Auto Mapping of Interfaces to Classes

May 2, 2014 at 9:13 PM
Hi,
I have an assembly with types ILogger, FileLogger and ConsoleLogger. When I use the automatic, conventional mappings, such as:

unity.RegisterTypes(AllClasses.FromAssemblies(new Assembly[] { Assembly.GetExecutingAssembly() }), WithMappings.FromMatchingInterface, WithName.Default, WithLifetime.ContainerControlled);

my types are not registered.
How can I achieve this in the most simple way?

Thanks!

RP
May 2, 2014 at 9:46 PM
OK, so, with:

unity.RegisterTypes(AllClasses.FromAssemblies(new Assembly[] { Assembly.GetExecutingAssembly() }), WithMappings.FromAllInterfacesInSameAssembly, WithName.Default, WithLifetime.ContainerControlled);

I get an error about duplicated mappings - ILogger already mapped to ConsoleLogger -, which makes kind of sense.
I tried a "clever" approach:

unity.RegisterTypes(AllClasses.FromAssemblies(new Assembly[] { Assembly.GetExecutingAssembly() }), WithMappings.FromMatchingInterface, x=>
{
unity.Registrations.Any(y => y.RegisteredType == x) ? WithName.TypeName(x) : WithName.Default(x)
}, WithLifetime.ContainerControlled);

But still no luck.

Any ideas?

RP
May 6, 2014 at 3:37 AM
I assume you want to register two ILoggers: one that maps to a FileLogger and one that maps to a ConsoleLogger. To do that you could use something like:
    IUnityContainer container = new UnityContainer();

    container.RegisterTypes(
        AllClasses.FromAssembliesInBasePath()
            .Where(t => typeof(ILogger).IsAssignableFrom(t)),
        WithMappings.FromAllInterfaces,
        WithName.TypeName,
        WithLifetime.ContainerControlled);

    var fileLogger = container.Resolve<ILogger>(typeof(FileLogger).Name);

This will register an ILogger mapped to the concrete type using the type name as part of the build key.

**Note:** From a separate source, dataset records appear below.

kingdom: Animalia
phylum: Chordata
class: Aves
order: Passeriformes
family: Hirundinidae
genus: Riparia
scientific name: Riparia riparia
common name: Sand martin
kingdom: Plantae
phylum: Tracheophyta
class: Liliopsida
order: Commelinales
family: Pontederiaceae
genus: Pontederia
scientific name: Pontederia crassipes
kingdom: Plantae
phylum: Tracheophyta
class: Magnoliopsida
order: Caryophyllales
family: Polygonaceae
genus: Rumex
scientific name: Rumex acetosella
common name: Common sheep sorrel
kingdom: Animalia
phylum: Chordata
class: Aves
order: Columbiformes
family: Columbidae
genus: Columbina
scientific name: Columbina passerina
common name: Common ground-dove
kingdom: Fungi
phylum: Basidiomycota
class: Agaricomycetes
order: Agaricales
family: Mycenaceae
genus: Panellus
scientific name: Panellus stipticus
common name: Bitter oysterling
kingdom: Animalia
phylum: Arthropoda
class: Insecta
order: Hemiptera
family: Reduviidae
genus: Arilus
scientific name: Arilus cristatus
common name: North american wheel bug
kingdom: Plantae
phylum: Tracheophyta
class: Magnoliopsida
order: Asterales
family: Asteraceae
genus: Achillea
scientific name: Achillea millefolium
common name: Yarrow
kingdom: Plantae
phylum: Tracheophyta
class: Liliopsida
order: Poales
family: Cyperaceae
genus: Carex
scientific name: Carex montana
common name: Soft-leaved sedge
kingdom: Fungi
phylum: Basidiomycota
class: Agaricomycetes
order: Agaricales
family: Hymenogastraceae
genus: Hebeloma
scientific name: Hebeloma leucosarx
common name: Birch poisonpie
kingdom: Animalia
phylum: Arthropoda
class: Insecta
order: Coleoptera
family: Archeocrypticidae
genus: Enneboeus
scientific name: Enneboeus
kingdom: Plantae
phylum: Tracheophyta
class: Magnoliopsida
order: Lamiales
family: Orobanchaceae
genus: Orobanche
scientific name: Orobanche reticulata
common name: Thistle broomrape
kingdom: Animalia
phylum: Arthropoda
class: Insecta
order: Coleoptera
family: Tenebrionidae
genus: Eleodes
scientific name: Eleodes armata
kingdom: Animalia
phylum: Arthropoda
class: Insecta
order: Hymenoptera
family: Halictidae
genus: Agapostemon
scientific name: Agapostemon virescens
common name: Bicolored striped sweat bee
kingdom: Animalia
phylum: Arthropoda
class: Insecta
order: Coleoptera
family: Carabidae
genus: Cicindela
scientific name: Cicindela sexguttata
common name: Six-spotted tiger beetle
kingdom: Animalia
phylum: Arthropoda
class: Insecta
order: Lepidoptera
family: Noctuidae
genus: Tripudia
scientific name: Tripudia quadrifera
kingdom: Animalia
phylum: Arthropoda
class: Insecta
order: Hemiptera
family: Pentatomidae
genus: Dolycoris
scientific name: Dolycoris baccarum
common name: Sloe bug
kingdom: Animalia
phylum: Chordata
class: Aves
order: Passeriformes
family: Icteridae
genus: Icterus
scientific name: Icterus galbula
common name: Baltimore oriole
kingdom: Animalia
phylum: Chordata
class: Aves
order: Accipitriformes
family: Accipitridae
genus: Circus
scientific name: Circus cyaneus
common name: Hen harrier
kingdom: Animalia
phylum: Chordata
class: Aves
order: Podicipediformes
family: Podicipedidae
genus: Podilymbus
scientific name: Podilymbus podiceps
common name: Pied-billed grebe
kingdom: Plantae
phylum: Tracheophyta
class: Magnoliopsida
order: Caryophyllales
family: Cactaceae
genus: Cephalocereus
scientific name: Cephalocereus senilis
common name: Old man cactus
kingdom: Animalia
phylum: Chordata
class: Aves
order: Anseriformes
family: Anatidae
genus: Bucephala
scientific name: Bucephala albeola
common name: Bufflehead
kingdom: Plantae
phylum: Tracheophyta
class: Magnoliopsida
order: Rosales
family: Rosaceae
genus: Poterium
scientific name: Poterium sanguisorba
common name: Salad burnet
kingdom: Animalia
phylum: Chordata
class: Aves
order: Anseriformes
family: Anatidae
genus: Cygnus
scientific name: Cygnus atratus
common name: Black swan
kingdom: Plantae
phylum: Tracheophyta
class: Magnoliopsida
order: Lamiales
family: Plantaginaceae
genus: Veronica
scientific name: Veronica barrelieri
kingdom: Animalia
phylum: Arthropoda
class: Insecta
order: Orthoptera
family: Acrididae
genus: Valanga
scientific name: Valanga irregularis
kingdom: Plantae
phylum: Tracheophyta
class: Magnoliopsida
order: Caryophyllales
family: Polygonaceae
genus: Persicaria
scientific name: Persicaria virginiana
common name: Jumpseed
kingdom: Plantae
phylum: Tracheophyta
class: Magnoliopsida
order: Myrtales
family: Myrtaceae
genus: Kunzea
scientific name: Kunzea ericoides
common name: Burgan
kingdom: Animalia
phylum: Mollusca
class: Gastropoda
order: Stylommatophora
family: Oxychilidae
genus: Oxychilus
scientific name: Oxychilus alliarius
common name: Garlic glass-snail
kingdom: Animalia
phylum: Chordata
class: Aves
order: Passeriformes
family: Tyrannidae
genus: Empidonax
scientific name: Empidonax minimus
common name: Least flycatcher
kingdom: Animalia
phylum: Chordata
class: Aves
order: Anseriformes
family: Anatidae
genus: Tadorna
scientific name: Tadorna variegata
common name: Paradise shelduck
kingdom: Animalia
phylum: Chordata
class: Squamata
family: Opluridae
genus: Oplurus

Also, note that because a lifetime manager is specified Unity will also register the concrete type along with the interface.

~~
Randy Levy
entlib.support@live.com
Enterprise Library support engineer
Support How-to
May 6, 2014 at 5:58 AM
Hi, Randy!

Thanks for the answer. The problem is, I wanted to have a "default" (no name) registration.
I ended up with:
unity.RegisterTypes(AllClasses.FromAssemblies(new Assembly[] { Assembly.GetExecutingAssembly() }).Where(x => (x.GetInterfaces().Any() == true) && (x.IsAbstract == false) && (x.IsInterface == false)), WithMappings.FromAllInterfacesInSameAssembly, type => (unity.Registrations.Select(x => x.RegisteredType).Any(r => type.GetInterfaces().Contains(r) == true) == true) ? WithName.TypeName(type) : WithName.Default(type), WithLifetime.ContainerControlled);
This way, the first registration found is mapped without a name and all the others use their type name.
BTW, your comment:
Also, note that because a lifetime manager is specified Unity will also register the concrete type along with the interface.
Intrigued me... why is that?

Thanks,

RP
May 6, 2014 at 6:52 AM
I believe it is because of how Unity stores mapping separately from registrations. If injection members (or lifetime manager) are specified then the injection members need to be registered with the container along with the concrete type. If there are no injection members or lifetime manager then Unity knows how to create the default object.

~~
Randy Levy
entlib.support@live.com
Enterprise Library support engineer
Support How-to
May 6, 2014 at 8:19 AM
Thanks Randy!

Do you know of any other way to achieve what I want - map first found interface without a name and all the others with one? Perhaps using a RegistrationConvention, I imagine.

RP
May 9, 2014 at 1:36 AM
You could create a RegistrationConvention but I wouldn't call that another way -- that would just be formalizing the registration logic in a Unity interface.

~~
Randy Levy
entlib.support@live.com
Enterprise Library support engineer
Support How-to
May 9, 2014 at 1:17 PM
Randy,

Yes, of course, you are right. Thanks for the info.

RP